As it stands, customer loyalty is being severely tested. Why? There are several reasons, but the primary source is the transformation of the competitive environment. New players are flooding in, and they don’t play by the rules – they introduce disruptive business models and novel solutions. They also leverage their technological edge to gain customers. The following section elaborates on the same.
Neobanks and online banks have disrupted the payments industry for various reasons. They provide a more convenient and streamlined way of doing business and are highly personalized, offering an easy-to-use interface as well as new services in the field of payment.
The likes of Chime, RazorpayX, Jupiter, Paytm, etc., are persistently challenging the traditional banks’ competitive positions through their unique business models. They capture the interests of consumers who require simple account services, look forward to transparent and more manageable processes for account management, want faster transactions, and are keen on mobile access and lower fees.

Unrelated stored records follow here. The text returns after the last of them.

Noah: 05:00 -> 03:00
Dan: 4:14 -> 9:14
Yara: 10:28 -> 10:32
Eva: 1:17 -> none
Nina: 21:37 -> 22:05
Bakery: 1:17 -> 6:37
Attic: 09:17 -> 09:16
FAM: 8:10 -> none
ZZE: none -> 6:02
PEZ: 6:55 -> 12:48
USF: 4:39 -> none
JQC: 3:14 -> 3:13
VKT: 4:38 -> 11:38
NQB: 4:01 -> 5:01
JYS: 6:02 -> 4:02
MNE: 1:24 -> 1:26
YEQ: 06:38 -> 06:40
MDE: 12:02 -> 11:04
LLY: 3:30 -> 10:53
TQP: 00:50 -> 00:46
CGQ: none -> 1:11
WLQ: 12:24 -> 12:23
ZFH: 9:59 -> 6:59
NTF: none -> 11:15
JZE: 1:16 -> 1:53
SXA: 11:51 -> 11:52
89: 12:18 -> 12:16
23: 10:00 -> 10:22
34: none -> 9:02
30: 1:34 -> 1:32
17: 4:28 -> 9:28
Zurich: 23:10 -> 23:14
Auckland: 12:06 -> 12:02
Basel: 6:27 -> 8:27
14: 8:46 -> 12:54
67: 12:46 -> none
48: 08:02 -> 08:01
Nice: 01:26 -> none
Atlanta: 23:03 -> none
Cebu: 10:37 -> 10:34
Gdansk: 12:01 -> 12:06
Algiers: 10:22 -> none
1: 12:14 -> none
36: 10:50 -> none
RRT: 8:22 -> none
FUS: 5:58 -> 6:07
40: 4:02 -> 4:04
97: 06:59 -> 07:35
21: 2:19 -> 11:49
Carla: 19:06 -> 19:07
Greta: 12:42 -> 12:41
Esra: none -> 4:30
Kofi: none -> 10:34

If there’s one thing banks can learn from the disruptors, it is this – keep innovating. This doesn’t necessarily entail a complete overhaul of the existing systems but a willingness to implement technology-assisted solutions and adopt new behaviors in line with changing customer preferences.
Favorably, in the post-pandemic world, the market is opening to support this ideology and certainly for a prolonged period. Consider this; a recent Deloitte survey favors a hybrid ecosystem where consumers get the best of both worlds – digital transaction facilities and high-touch physical interactions.
Deloitte segregated digital banking into four themes – informational, transactional, product application, and advice. Apart from the transactional field, which included bill payments, account information updates, and fund transfers, the other three areas highlighted the importance of physical interactions in bank branches. For advice and information on new products, in particular, more than 35% of respondents indicated that they would prefer to access this information only at their branch.
There’s another way to understand this shift. According to McKinsey, the average branch size will reduce from six to four full-time employees by 2030. This doesn’t hint at a black-and-white implementation of digital solutions but presumable modernization of the bank’s operational ecosystem. And it certainly falls in line with the aforementioned balance between digital and in-person interactions.
Upon analyzing the top reasons why digitization is not the endgame, there’s a clear-cut strategy a bank can adopt that takes into account the changing technology and market dynamics. This can be done through rigorous business planning combined with structured innovation. More profoundly, it entails:
To wrap things up, the idea of digitization is not to be the end. Rather, it is to be the start of a more streamlined, connected, and personalized banking experience for customers. If a bank is able to capitalize on the opportunities that digitization opens up, it can redefine its competitive advantage and bolster customer loyalty in the process.